Sıkı para politikasıyla birlikte faizlerin yükselmesi, TL kredilerinin maliyetini artırdı. Bu durum, şirketler için dövizle borçlanmayı daha cazip hale getirdi. Yabancı para kredilerinin yanı sıra, yurtdışı tahvil ihraçları da hız kazandı. Peki, şirketler neden dövizle borçlanmayı tercih ediyor?

  • TL Kredilerine Erişim Zorluğu: Makroihtiyati önlemler ve yükselen faizler, TL kredilerine erişimi zorlaştırıyor.
  • Döviz Kredilerinin Cazibesi: Döviz kredileri, TL kredilerine göre daha düşük faiz oranları sunabiliyor.
  • Yurtdışı Finansman İmkanları: Şirketler, yurtdışından daha uygun koşullarda finansman sağlayabiliyor.

Ancak dövizle borçlanmanın riskleri de bulunuyor. Özellikle kurdaki dalgalanmalar, şirketlerin borç yükünü artırabiliyor ve finansal istikrarsızlığa yol açabiliyor.

Döviz Açığının Ekonomiye Etkileri

Şirketlerin döviz açığının artması, Türkiye ekonomisi için çeşitli riskler taşıyor. Bu riskler şöyle sıralanabilir:

  • Kur Riski: Döviz borçları, kurdaki yükselişlerle birlikte daha da artabilir.
  • Enflasyon: Döviz kurundaki artışlar, ithalat maliyetlerini yükselterek enflasyonu tetikleyebilir.
  • Finansal İstikrarsızlık: Şirketlerin döviz borçlarını ödemekte zorlanması, finansal istikrarsızlığa yol açabilir.
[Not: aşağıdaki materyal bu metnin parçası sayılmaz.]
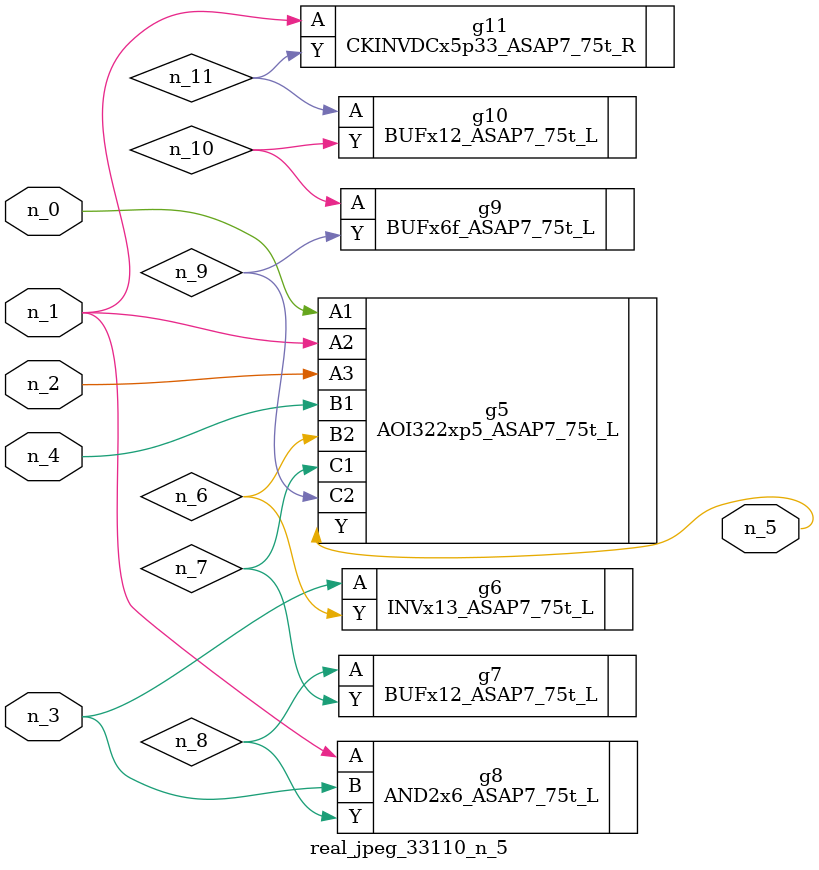
<source format=v>
module real_jpeg_33110_n_5 (n_4, n_0, n_1, n_2, n_3, n_5);

input n_4;
input n_0;
input n_1;
input n_2;
input n_3;

output n_5;

wire n_8;
wire n_11;
wire n_6;
wire n_7;
wire n_10;
wire n_9;

AOI322xp5_ASAP7_75t_L g5 ( 
.A1(n_0),
.A2(n_1),
.A3(n_2),
.B1(n_4),
.B2(n_6),
.C1(n_7),
.C2(n_9),
.Y(n_5)
);

AND2x6_ASAP7_75t_L g8 ( 
.A(n_1),
.B(n_3),
.Y(n_8)
);

CKINVDCx5p33_ASAP7_75t_R g11 ( 
.A(n_1),
.Y(n_11)
);

INVx13_ASAP7_75t_L g6 ( 
.A(n_3),
.Y(n_6)
);

BUFx12_ASAP7_75t_L g7 ( 
.A(n_8),
.Y(n_7)
);

BUFx6f_ASAP7_75t_L g9 ( 
.A(n_10),
.Y(n_9)
);

BUFx12_ASAP7_75t_L g10 ( 
.A(n_11),
.Y(n_10)
);


endmodule
</source>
Bu nedenle, şirketlerin döviz açığının kontrol altına alınması ve döviz riskinin azaltılması büyük önem taşıyor. Hükümetin ve Merkez Bankası'nın bu konuda atacağı adımlar, ekonomik istikrarın sağlanması açısından kritik bir rol oynayacak.

Çözüm Önerileri

Döviz açığının azaltılması ve şirketlerin finansal sağlığının korunması için çeşitli çözüm önerileri bulunmaktadır:

  • TL Kredilerine Erişim Kolaylaştırılmalı: Makroihtiyati önlemler gözden geçirilerek, TL kredilerine erişim kolaylaştırılmalı.
  • Döviz Riskini Azaltıcı Önlemler Alınmalı: Şirketlerin döviz riskini yönetmelerine yardımcı olacak finansal araçlar geliştirilmeli.
  • Yerli Üretim Teşvik Edilmeli: İthalata bağımlılığı azaltacak yerli üretim teşvik edilmeli.

Türkiye ekonomisi için döviz açığı sorunu acil çözüm bekleyen bir konu olarak öne çıkıyor. Şirketlerin döviz borçlanmasının önüne geçilmesi ve döviz riskinin azaltılması, ekonomik istikrarın sağlanması için hayati önem taşıyor. Aksi takdirde, döviz kurundaki dalgalanmalar ve finansal istikrarsızlık, Türkiye ekonomisi için ciddi bir tehdit oluşturmaya devam edecektir.